Em Espanha terão sido 16 mil os residentes em lares que não resistiram ao Covid ou mais exactamente ao mau funcionamento dos lares que o Covid veio acentuar. Alguém sabe o nome sequer do lar de Madrid onde se estima terem morrido 100 pacientes em circunstâncias agónicas? Como é que isto foi possível em países em que se regula tudo? Porque o lugar dos velhos é um não lugar. O Covid veio mostrar o que nos temos esforçado para não ver: o abandono dos velhos. Tudo o que para os demais é crime no caso dos velhos é destino. E por isso a ministra Ana Mendes Godinho pode dizer “O meu objectivo não é apurar a responsabilidade de surtos nos lares”.
PS1. A campanha presidencial está num ritmo frenético. Marcelo está omnipresente nos noticiários, salva banhistas que já tinham o nadador salvador por perto e partiu à conquista do eleitorado de direita.

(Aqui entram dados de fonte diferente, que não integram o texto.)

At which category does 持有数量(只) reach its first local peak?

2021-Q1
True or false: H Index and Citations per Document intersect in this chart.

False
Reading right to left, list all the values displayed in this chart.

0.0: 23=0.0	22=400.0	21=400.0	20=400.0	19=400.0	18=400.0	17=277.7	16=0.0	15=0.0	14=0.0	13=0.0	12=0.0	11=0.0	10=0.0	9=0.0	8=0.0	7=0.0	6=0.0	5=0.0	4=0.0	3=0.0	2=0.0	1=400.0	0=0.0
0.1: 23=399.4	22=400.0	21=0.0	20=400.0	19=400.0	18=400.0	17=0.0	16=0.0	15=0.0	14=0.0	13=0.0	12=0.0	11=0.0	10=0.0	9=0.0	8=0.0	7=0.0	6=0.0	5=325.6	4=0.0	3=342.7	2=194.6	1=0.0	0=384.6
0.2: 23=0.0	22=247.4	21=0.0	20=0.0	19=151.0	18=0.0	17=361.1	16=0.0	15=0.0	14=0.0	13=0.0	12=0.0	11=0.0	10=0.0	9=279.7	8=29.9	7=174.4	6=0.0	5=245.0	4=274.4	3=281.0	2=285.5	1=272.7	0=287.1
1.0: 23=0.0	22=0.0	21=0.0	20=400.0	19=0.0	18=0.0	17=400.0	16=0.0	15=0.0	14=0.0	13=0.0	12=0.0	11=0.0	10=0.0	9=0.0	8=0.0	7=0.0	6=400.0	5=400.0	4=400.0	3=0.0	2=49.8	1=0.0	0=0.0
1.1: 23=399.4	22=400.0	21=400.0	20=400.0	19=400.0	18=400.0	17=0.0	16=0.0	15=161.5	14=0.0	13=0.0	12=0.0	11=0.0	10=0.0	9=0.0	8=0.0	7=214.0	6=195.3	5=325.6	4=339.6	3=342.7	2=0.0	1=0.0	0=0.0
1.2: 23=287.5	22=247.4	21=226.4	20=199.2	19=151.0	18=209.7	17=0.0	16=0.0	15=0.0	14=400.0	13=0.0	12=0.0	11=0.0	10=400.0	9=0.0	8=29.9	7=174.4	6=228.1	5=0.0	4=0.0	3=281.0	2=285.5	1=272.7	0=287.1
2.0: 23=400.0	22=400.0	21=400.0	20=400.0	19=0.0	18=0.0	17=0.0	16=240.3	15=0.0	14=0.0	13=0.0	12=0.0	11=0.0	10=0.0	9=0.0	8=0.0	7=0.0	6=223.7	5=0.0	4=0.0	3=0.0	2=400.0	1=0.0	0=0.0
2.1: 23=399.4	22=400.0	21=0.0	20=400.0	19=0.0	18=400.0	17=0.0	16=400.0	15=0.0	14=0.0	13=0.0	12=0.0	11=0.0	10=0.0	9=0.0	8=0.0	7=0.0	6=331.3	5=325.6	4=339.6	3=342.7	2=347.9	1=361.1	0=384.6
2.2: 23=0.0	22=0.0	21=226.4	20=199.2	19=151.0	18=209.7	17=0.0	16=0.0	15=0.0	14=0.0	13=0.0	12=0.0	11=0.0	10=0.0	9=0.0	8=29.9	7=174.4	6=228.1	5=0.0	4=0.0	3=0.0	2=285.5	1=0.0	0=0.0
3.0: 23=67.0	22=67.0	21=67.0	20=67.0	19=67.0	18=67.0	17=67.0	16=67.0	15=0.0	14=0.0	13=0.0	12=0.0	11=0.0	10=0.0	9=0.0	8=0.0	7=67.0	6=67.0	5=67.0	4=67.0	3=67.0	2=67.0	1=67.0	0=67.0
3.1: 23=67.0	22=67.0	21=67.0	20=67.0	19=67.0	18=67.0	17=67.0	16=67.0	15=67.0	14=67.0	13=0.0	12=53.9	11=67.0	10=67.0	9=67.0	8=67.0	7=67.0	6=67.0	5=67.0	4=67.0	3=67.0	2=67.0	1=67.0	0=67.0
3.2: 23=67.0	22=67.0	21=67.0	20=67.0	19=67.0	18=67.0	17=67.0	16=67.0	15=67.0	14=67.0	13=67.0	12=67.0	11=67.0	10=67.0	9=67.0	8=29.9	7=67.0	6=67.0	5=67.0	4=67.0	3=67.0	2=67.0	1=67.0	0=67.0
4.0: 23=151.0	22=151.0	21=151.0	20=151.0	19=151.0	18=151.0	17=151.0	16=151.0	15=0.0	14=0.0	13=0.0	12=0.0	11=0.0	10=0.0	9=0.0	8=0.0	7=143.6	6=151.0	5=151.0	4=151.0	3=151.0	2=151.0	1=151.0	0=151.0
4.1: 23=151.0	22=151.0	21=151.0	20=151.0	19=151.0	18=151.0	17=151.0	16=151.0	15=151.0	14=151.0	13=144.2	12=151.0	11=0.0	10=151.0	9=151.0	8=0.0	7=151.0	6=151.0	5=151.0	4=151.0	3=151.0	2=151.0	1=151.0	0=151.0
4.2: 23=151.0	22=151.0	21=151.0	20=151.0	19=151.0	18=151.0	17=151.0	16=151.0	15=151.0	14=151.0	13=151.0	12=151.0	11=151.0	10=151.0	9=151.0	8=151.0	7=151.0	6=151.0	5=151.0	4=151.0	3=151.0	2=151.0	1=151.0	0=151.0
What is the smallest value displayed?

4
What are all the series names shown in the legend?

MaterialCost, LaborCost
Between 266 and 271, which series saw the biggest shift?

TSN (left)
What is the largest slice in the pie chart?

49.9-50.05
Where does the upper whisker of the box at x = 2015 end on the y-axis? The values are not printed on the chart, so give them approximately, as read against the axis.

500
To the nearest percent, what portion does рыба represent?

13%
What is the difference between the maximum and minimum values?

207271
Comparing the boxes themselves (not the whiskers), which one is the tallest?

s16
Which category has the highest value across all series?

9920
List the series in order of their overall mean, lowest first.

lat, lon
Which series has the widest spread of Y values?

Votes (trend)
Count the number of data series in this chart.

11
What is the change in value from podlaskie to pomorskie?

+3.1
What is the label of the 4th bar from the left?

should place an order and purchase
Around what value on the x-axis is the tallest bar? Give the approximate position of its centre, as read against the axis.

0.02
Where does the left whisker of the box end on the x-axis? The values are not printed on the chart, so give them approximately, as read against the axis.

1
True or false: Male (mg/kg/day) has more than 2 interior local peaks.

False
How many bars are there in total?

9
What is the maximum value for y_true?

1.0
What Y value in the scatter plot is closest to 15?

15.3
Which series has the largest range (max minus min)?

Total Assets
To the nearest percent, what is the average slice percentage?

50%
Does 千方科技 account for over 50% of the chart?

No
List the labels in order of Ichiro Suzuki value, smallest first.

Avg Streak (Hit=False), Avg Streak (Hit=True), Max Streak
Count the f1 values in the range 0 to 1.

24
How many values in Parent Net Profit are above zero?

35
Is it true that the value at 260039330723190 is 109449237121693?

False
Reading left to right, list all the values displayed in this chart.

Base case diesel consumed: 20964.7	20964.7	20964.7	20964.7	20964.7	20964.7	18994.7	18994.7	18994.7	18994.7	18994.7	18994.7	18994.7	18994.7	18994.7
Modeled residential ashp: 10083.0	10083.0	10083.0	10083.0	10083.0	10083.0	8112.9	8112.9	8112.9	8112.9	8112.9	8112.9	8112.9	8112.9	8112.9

PS2. “Mais um episódio dramático nos EUA: Jovem de 25 anos preso por ter morto uma criança com um tiro na cabeça” — escreve a revista Visão. Nesta notícia existem vários episódios dramáticos. O primeiro deles é obviamente a morte da criança. O segundo é a loucura que varre as redacções: até há algum tempo este titulo seria “Criança de cinco anos morta com um tiro na cabeça por jovem de 25 anos.” Mas estamos em 2020. O atirador é negro, a criança branca e quem escreve quer ficar bem na fotografia do jornalismo-activista. Portanto o episódio dramático em destaque é a prisão do homicida. Escusamos de pensar que no dia em que esta loucura passar vamos reflectir sobre o assunto. Não teremos tempo porque outra causa, igualmente maniqueísta, igualmente urgente andará alucinada pelos títulos.